16 Year Old Elite Female Gymnast With Foot Pain - Page #4

Working Diagnosis:
Right Navicular Stress Fracture With Remote Avulsion Fracture With Borderline Vitamin D Deficiency

Vitamin D3 5,000 IU daily, Exogen bone stimulator, NWB cast immobilization for 6 weeks followed by progressive weight bearing and return to full gymnastics within 6 months.

Because of college showcase events planned in the next 2-3 months, patient elected to train as tolerated. If able to continue, would then undergo immobilization after the season. Discussed concerns regarding displacement, difficulty with surgical treatment, possible long-term disability, and failure to return to gymnastics.

Within 2 weeks of treatment with bone stimulator, ice, and activity modification, patient was pain free. Able to do beam, bars, and run on tumble track without pain. Had only minimal tenderness of the dorsal navicular bone. At 5 weeks, able to do all activities except vault. At 7 weeks, able to do all activities and completed showcase events. Pain free with a normal exam. It was elected to proceed with follow up CT scan prior to casting.

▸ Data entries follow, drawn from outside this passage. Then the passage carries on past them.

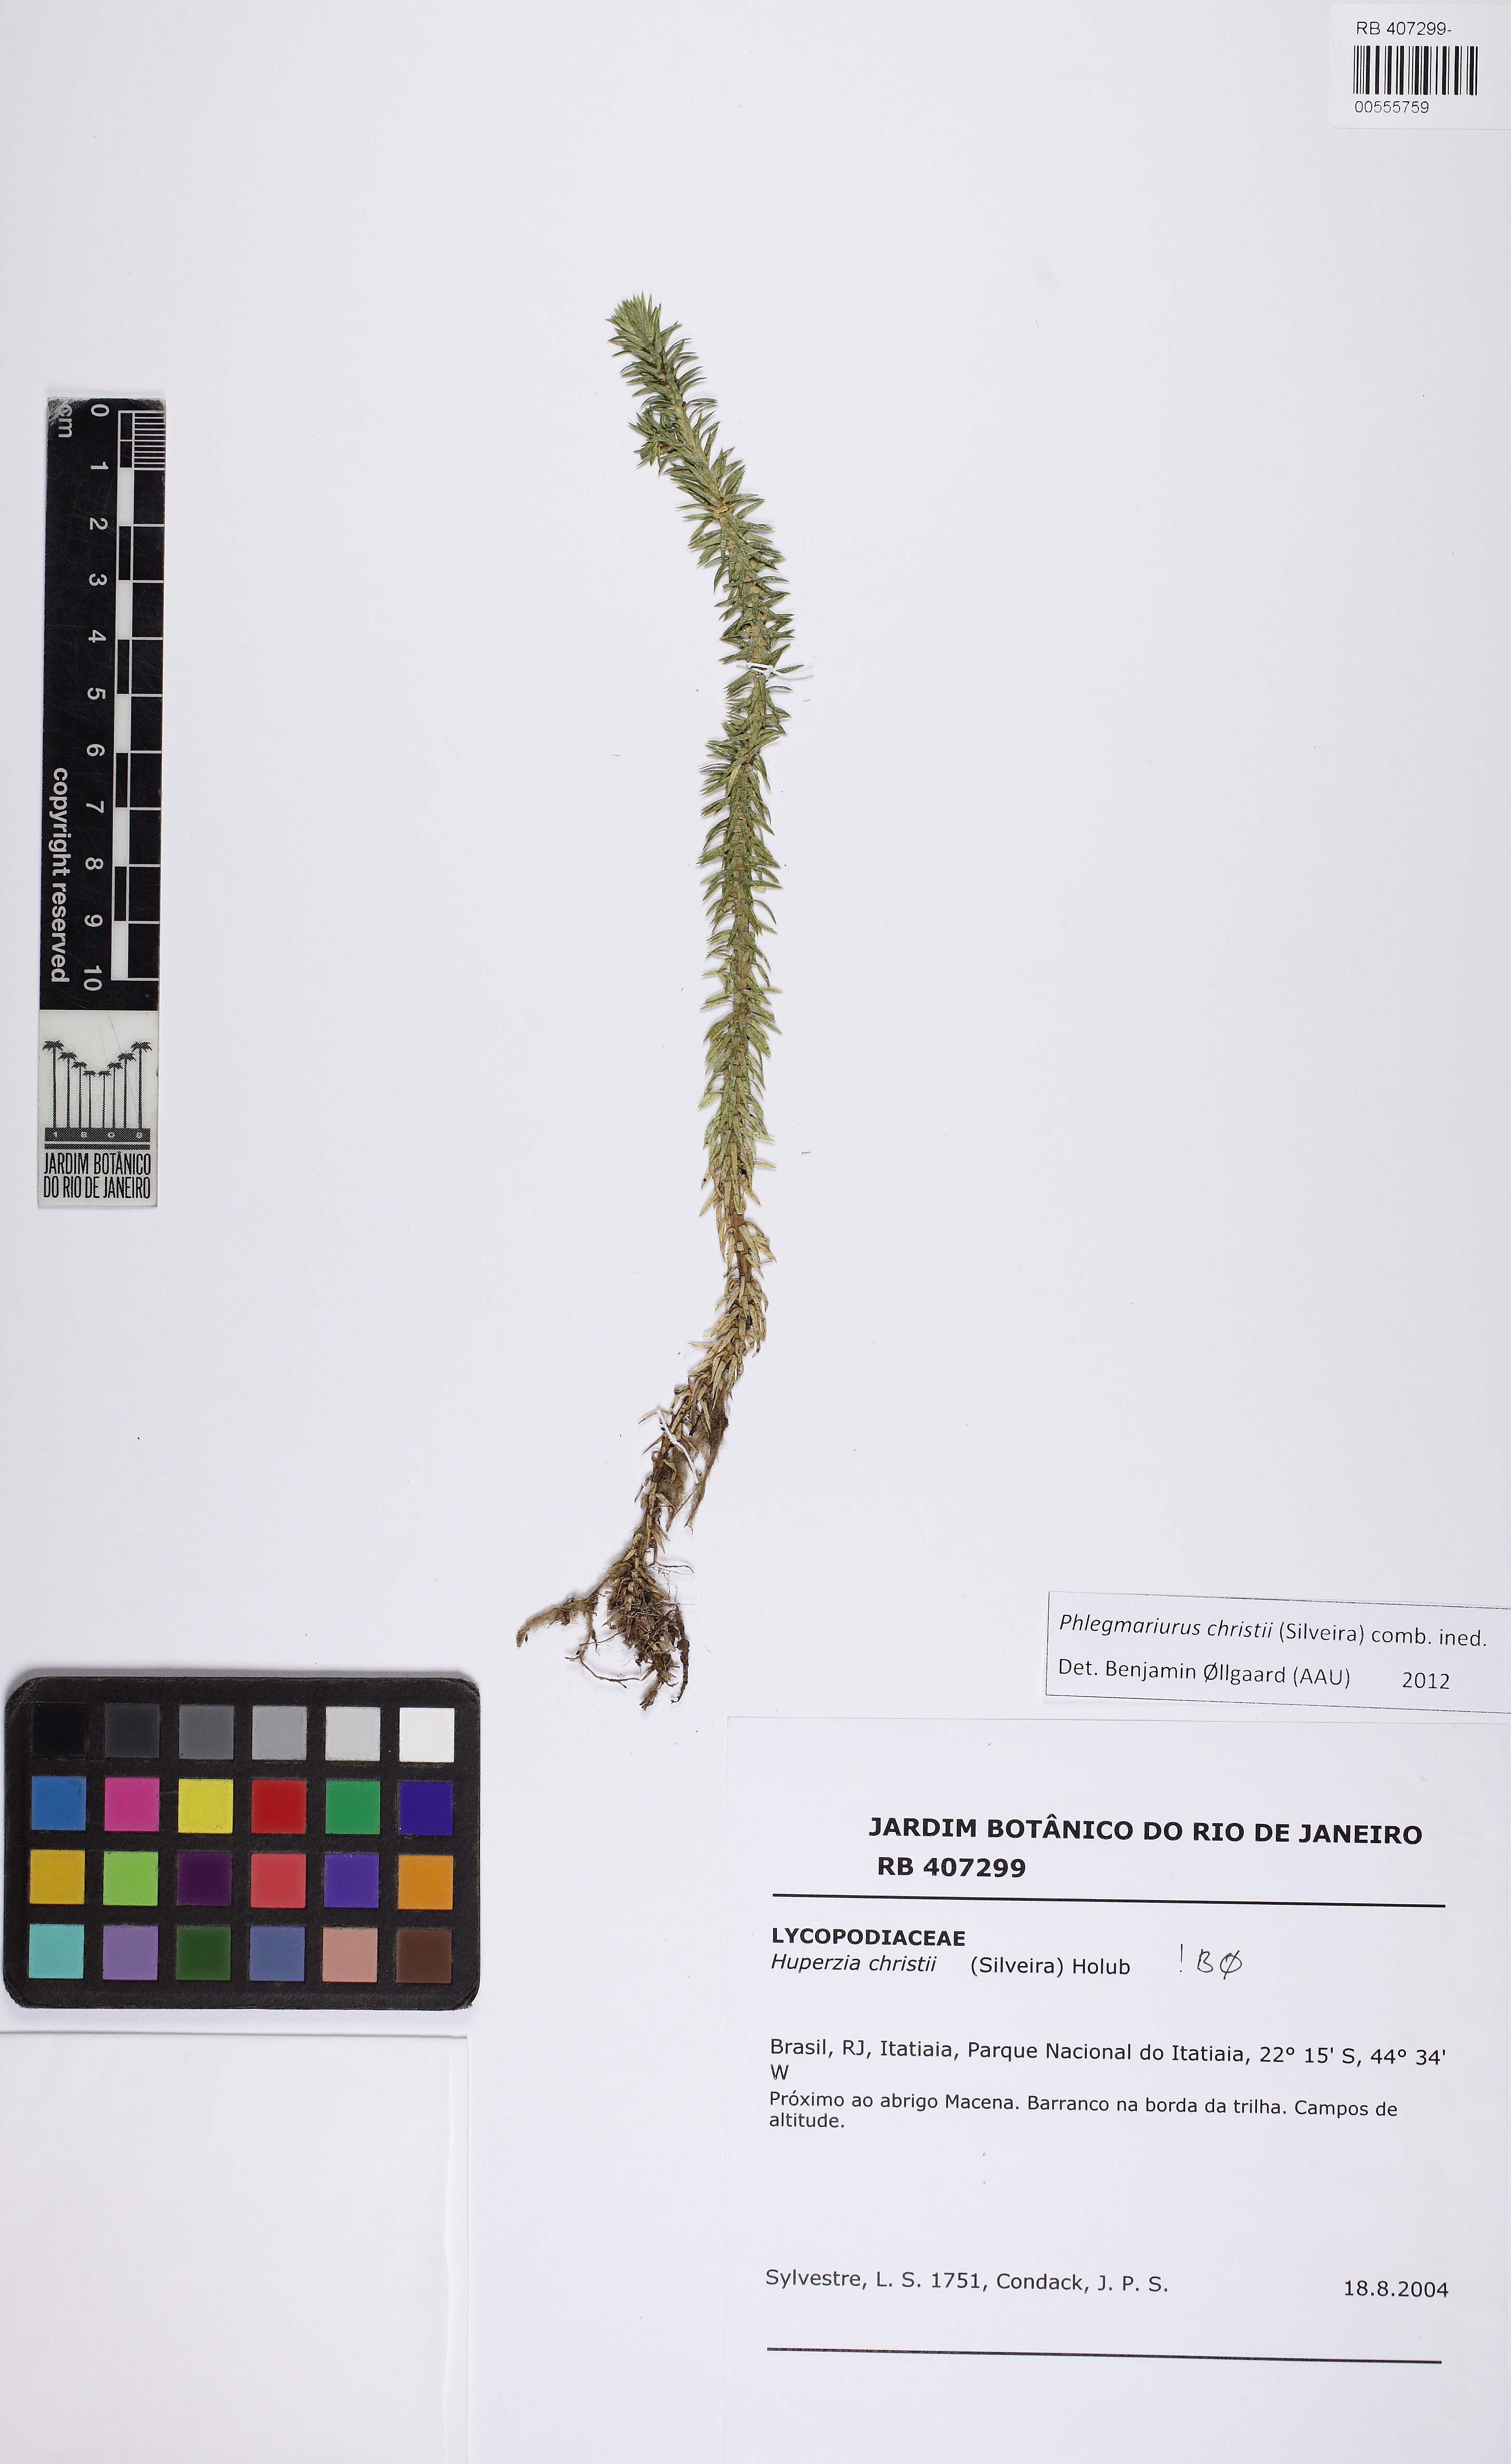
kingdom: Plantae
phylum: Tracheophyta
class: Lycopodiopsida
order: Lycopodiales
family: Lycopodiaceae
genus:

Repeat CT scan Right Foot 7/24/13 (Case Photo 4): Remodeling of bone fragment and near resolution of fracture line.

Because of clinical recovery and radiographic evidence of healing, elected to allow her to train without the use of analgesics. Continued to use bone stimulator and ice, and completed the season. Subsequently accepted an athletic scholarship to a Division I university.

Author's Comments:
Navicular stress fractures are relatively common which are most effectively treated by either non-weight bearing cast immobilization or surgical fixation, followed by a graded return to sport. Usually an aggressive surgical intervention is taken as these are high-risk fractures. However, this case demonstrates a non-traditional approach to treatment with conservative therapy alone that healed the fracture completely.

Editor's Comments:
Navicular stress fractures are challenging injuries to identify, so maintaining a high index of suspicion is key. The navicular bone, like other high risk stress fractures present a 2 fold challenge. First, since they, like the femoral neck, calcaneous, and tibal plateau are cancellous bone. These stress fractures do not present with the usual periosteal reaction. So if they are suspected, advanced imaging is needed in the early stages. Secondly, the blood supply leaves the central portion of the bone prone to injury and delay/non union.
A gymnast with a stress fracture should also raise suspicion for the female athlete triad, so making sure she was getting adequate calories and having regular menses is key.
Vitamin D supplementation in the healing of stress fractures is still inconclusive. Some studies have shown calcium and vit D may be helpful in the prevention of stress fractures. However, no treatment or supplement has been conclusively shown to speed up the healing rate. Rest, is still the best medicine.

1. Potter, N J, et al. Navicular Stress Fractures: Outcomes of Surgical and Conservative Management. British Journal of Sports Medicine: 2006 - Volume 40 - pp 692 - 695.

2. Jones, Morgan H, et al. Navicular Stress Fractures. Clinics in Sports Medicine. 2006 - Volume 25 - pp 151 - 158.